The court rejected the ITA's position based on the materially different facts in the Broadcom Semiconductor Ltd case compared with Gteko. It was ruled that the fact that the business operations and FAR of the taxpayer significantly changed is not sufficient to reclassify the combination of transactions as a FAR sale transaction. Broadcom Semiconductor was not left to become an 'empty corporate shell', but instead continued to grow, even if it was as a company that operated in a different field than in the past. In this respect, the court ruled that the taxpayer's argument that entering into the transactions was the best available option was not contradicted, considering the business success of the company in subsequent years.
The court further rejected the proposition that Broadcom Semiconductor divested of its FAR. It was ruled that the taxpayer retained its workforce function, even if it decided to put it to different use; retained significant business risks, although these risks changed in nature; and retained its main business asset – the legacy IP, which was sold in a taxable transaction to a related party in a later tax year.
Summary
The Gteko and Broadcom Semiconductor Ltd cases offer an important insight into the applicable tax rules in Israel with respect to business restructuring in a multinational group. A change in the business model of a newly acquired subsidiary can result in a hefty tax liability or go through relatively smoothly.

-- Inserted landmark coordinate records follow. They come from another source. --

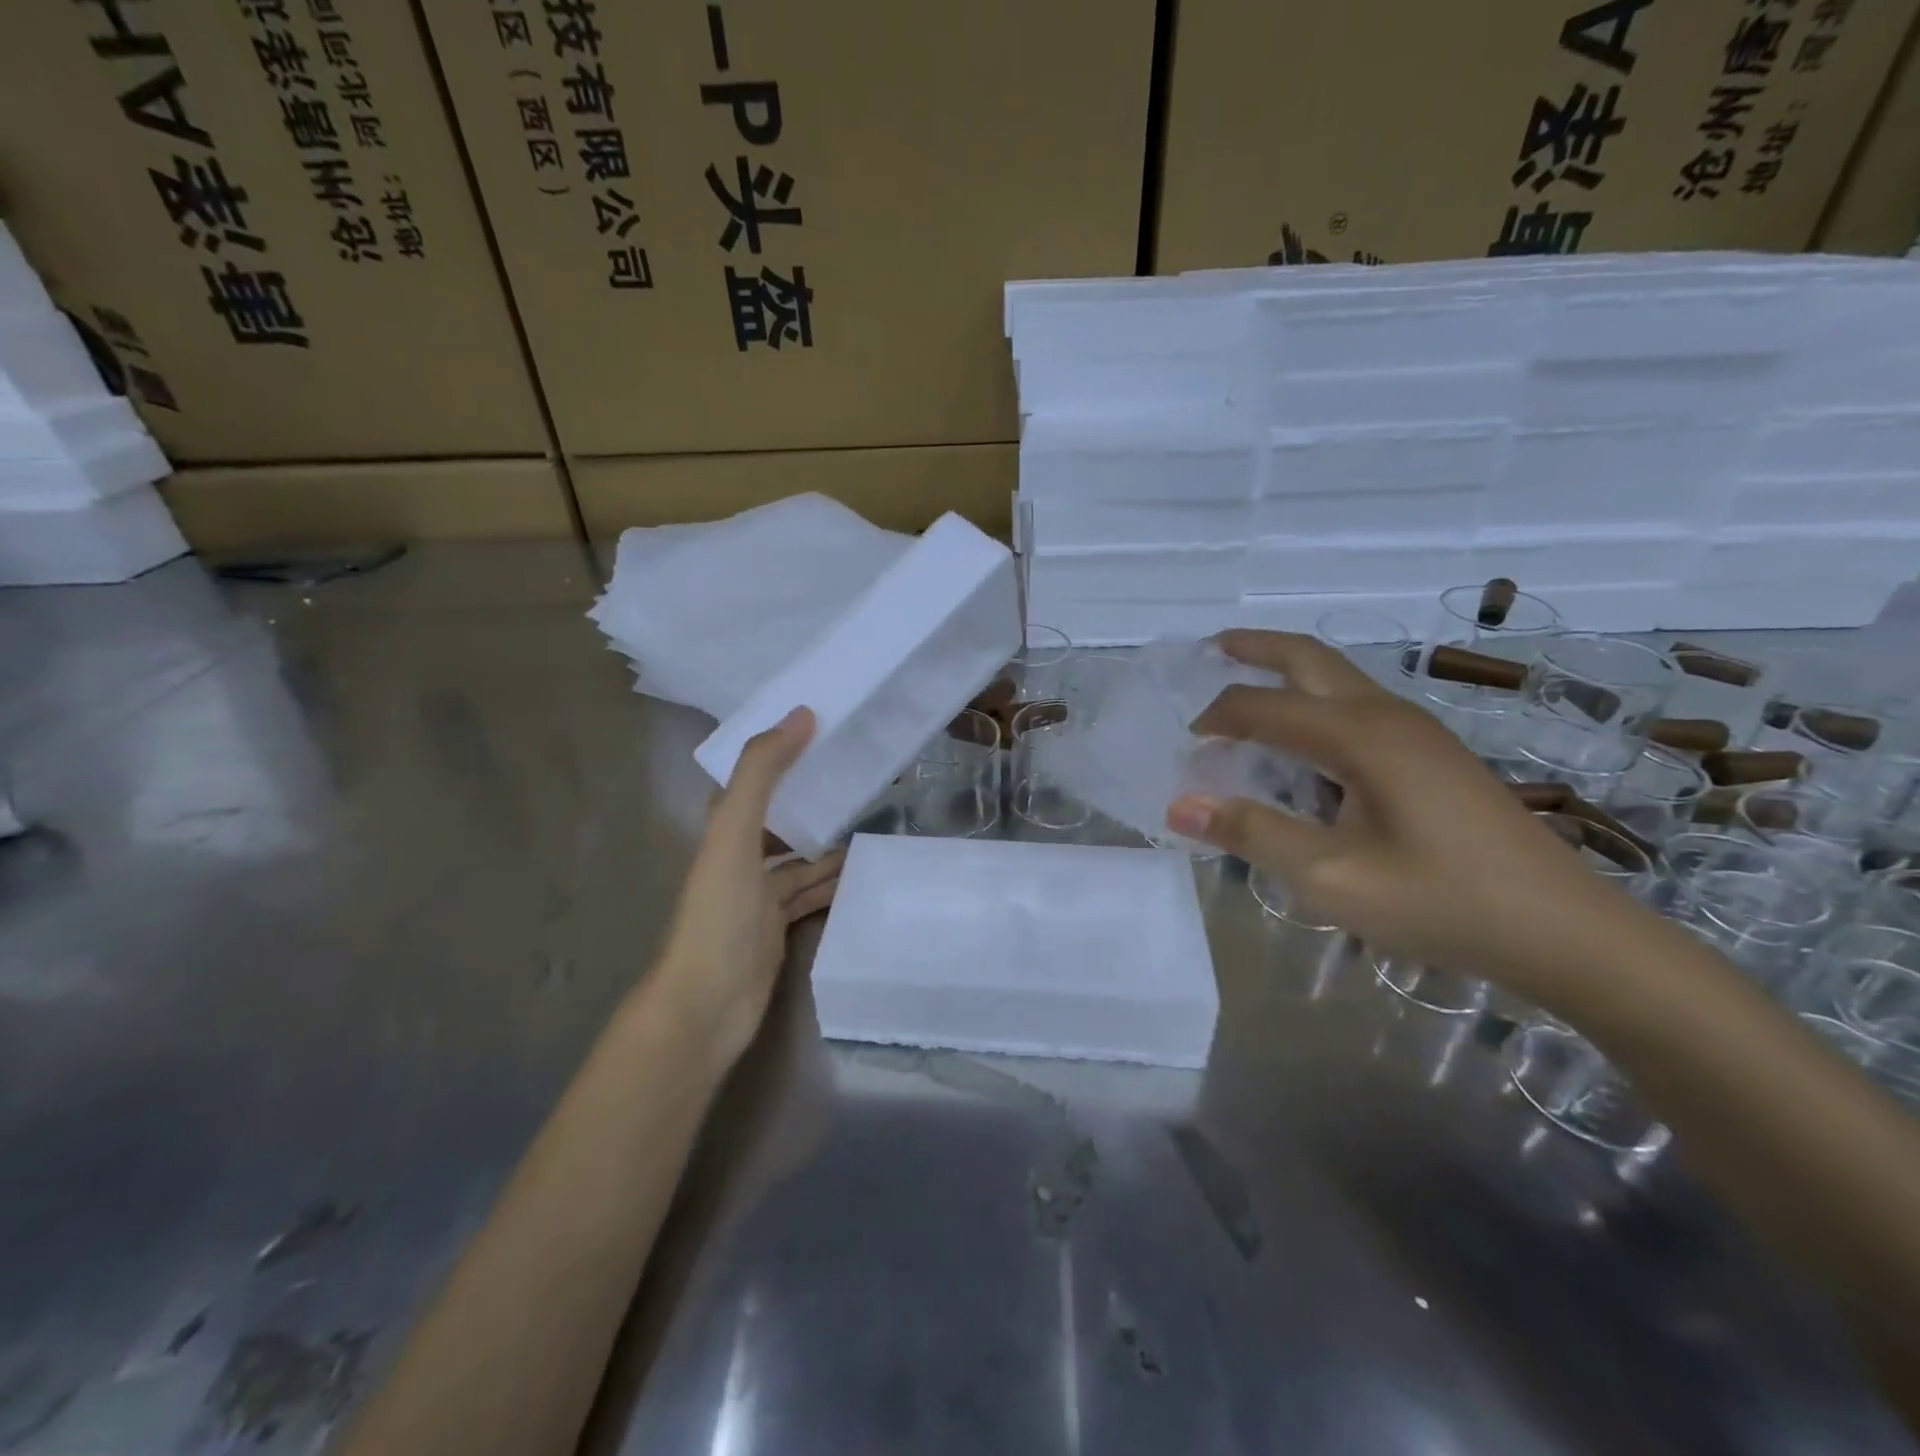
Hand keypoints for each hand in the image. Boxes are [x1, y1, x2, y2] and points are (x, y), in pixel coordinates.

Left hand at [654, 708, 843, 1077]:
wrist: (705, 1007)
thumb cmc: (718, 915)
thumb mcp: (734, 834)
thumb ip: (762, 773)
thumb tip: (801, 714)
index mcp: (723, 831)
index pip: (752, 779)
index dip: (780, 753)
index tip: (821, 730)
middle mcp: (738, 858)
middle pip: (779, 818)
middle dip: (813, 800)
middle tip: (861, 780)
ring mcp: (756, 897)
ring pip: (798, 860)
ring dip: (828, 845)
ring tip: (871, 827)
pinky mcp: (775, 929)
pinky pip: (808, 896)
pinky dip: (830, 884)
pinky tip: (858, 876)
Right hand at [1167, 631, 1628, 992]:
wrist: (1564, 931)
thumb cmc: (1441, 901)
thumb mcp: (1331, 877)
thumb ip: (1253, 833)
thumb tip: (1180, 805)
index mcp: (1358, 735)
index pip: (1262, 707)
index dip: (1215, 720)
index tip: (1185, 748)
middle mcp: (1386, 716)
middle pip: (1309, 659)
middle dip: (1256, 648)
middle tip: (1211, 648)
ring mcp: (1417, 732)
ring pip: (1338, 679)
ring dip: (1288, 673)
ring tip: (1248, 688)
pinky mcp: (1432, 755)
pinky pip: (1357, 707)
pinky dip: (1314, 704)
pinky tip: (1305, 746)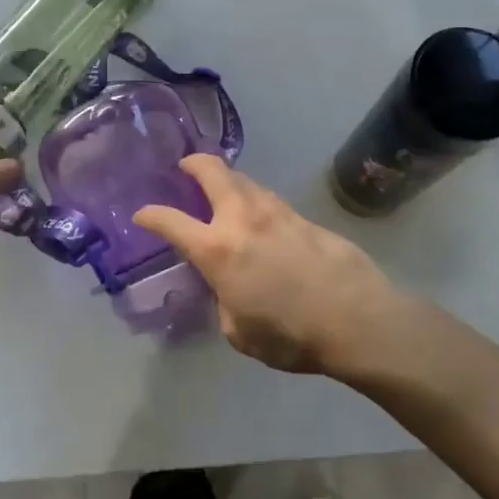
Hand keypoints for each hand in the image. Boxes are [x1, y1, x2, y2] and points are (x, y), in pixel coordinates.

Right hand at [134, 155, 403, 375]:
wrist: (356, 319)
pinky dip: (256, 201)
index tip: (142, 215)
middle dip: (193, 163)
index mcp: (217, 249)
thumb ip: (225, 304)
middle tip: (186, 168)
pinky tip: (261, 218)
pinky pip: (270, 200)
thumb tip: (229, 291)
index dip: (150, 215)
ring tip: (224, 192)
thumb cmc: (290, 335)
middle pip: (212, 171)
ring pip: (245, 181)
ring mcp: (277, 212)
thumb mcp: (240, 333)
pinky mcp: (304, 217)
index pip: (170, 222)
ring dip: (228, 180)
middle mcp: (243, 219)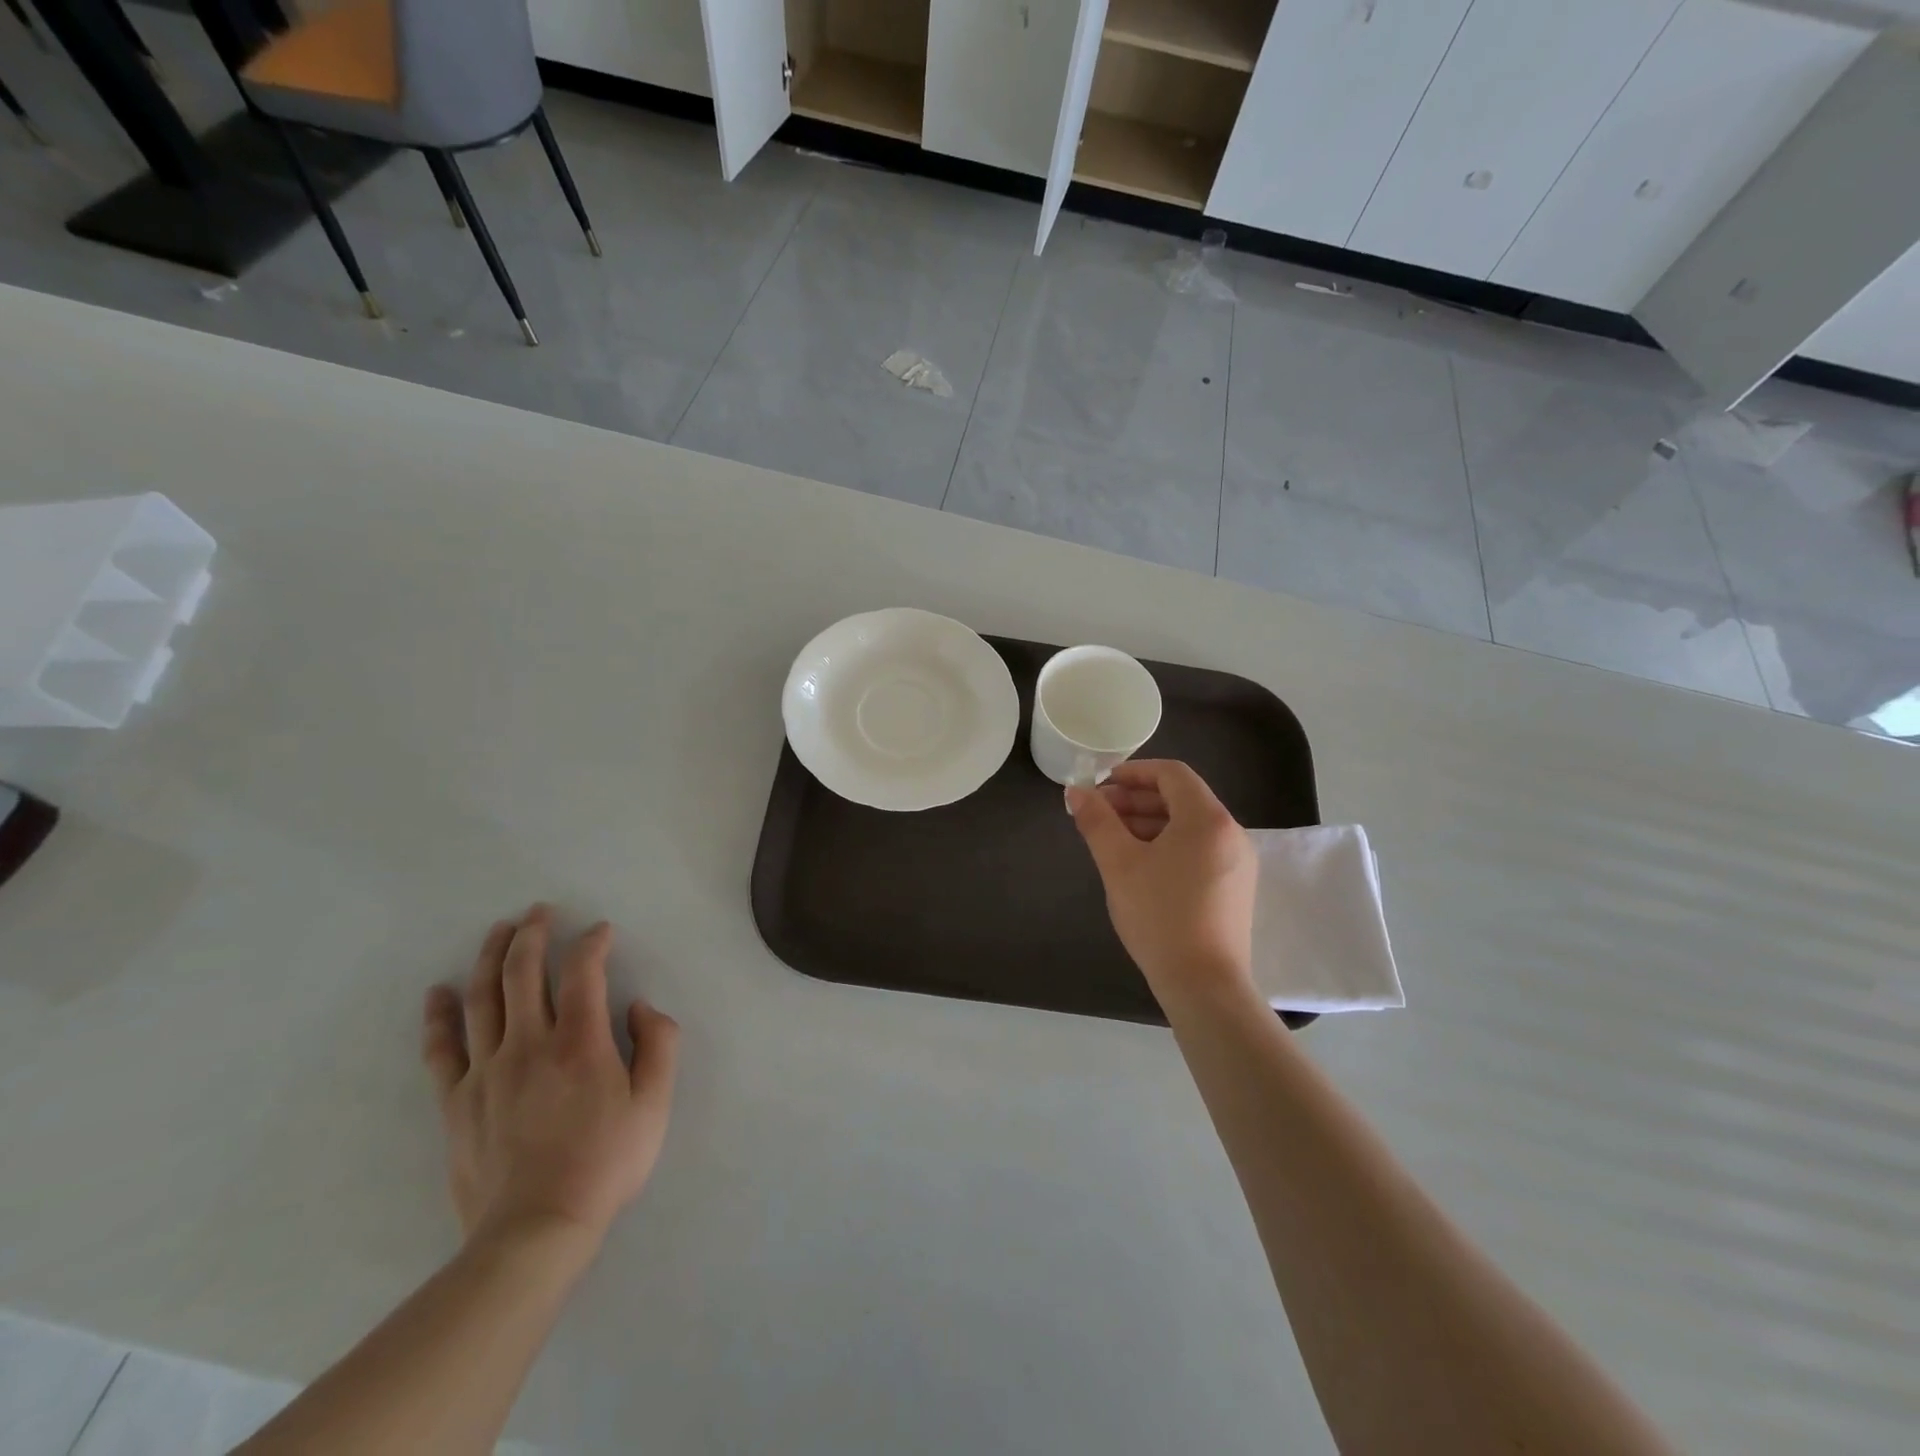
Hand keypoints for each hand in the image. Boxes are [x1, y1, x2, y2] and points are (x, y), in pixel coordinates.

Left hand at [421, 906, 678, 1251]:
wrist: (534, 1231)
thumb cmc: (604, 1164)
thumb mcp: (655, 1105)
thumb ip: (659, 1045)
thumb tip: (640, 1006)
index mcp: (580, 1042)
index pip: (583, 972)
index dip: (592, 943)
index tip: (601, 930)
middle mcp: (529, 1044)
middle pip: (522, 973)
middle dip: (533, 934)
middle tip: (539, 911)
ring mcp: (486, 1070)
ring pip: (482, 998)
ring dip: (490, 957)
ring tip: (499, 930)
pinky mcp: (456, 1101)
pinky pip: (442, 1049)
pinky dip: (438, 1016)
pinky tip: (437, 992)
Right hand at [1066, 760, 1256, 997]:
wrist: (1204, 984)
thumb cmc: (1159, 916)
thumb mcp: (1119, 864)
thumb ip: (1097, 821)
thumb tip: (1076, 792)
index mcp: (1207, 819)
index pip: (1171, 773)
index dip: (1133, 772)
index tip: (1101, 784)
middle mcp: (1230, 832)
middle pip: (1181, 798)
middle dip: (1137, 799)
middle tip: (1099, 813)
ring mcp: (1238, 861)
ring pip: (1189, 825)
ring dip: (1150, 822)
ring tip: (1113, 839)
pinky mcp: (1235, 887)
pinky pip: (1199, 848)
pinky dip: (1169, 844)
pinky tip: (1141, 864)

Multinationals that acquire an Israeli subsidiary and soon after transfer all assets and employees to a different entity will discover that the Gteko ruling applies in full force to them. However, where an Israeli company continues to grow following a share sale, and retains control over its most valuable assets – which is usually its IP and workforce with respect to high-tech companies – a change in its business model would not be treated as a taxable FAR transaction.
Notes
[1] TA 49444-01-13 Gteko Ltd v Kfar Saba Assessing Officer (issued 6 June 2017; published in Missim online).
[2] The burden of proof in business restructuring cases is generally on the taxpayer. The matter of the burden of proof was directly addressed by an Israeli District Court in another Broadcom-related court ruling (which is not the Broadcom Semiconductor Ltd case discussed further below). For more information regarding the burden of proof in business restructuring cases, see https://cdn-media.web-view.net/i/xtjtsh8h/EN_March_2019_Tax_(OG)_3.pdfaccessed 10 June 2020.
[3] Income Tax Circular 15/2018 'Business Restructuring in Multinational Groups'.
[4] OECD, OECD Transfer Pricing Guidelines for Multinational Enterprises and Tax Administrations 2017, OECD Publishing, Paris (2017) https://doi.org/10.1787/tpg-2017-en accessed 10 June 2020.
[5] Income Tax Circular 15/2018 addressed several additional important issues relating to business restructuring, including the FAR valuation methods and methodology that the ITA intends to apply when assessing tax on business restructuring transactions. For a more detailed summary of Income Tax Circular 15/2018, see https://trailer.web-view.net/Show/0X4AFAA7BFC8BD745994A6618C39C16AF39A62C6EB28AB6A5950AE017C29CA5D8D552835B8FF6C759D.htmaccessed 10 June 2020.
[6] For a more detailed summary of the Broadcom Semiconductor Ltd ruling, including a short discussion of a few additional relevant issues that were addressed in this ruling, see www.hfn.co.il/files/33644eb87c7b31fec816c438bc737c55/Special%20Tax%20Update_December%202019_0.pdfaccessed 10 June 2020.
[7] TA 26342-01-16 Broadcom Semiconductor Ltd v Kfar Saba Assessing Officer (issued on 9 December 2019; published in Missim online).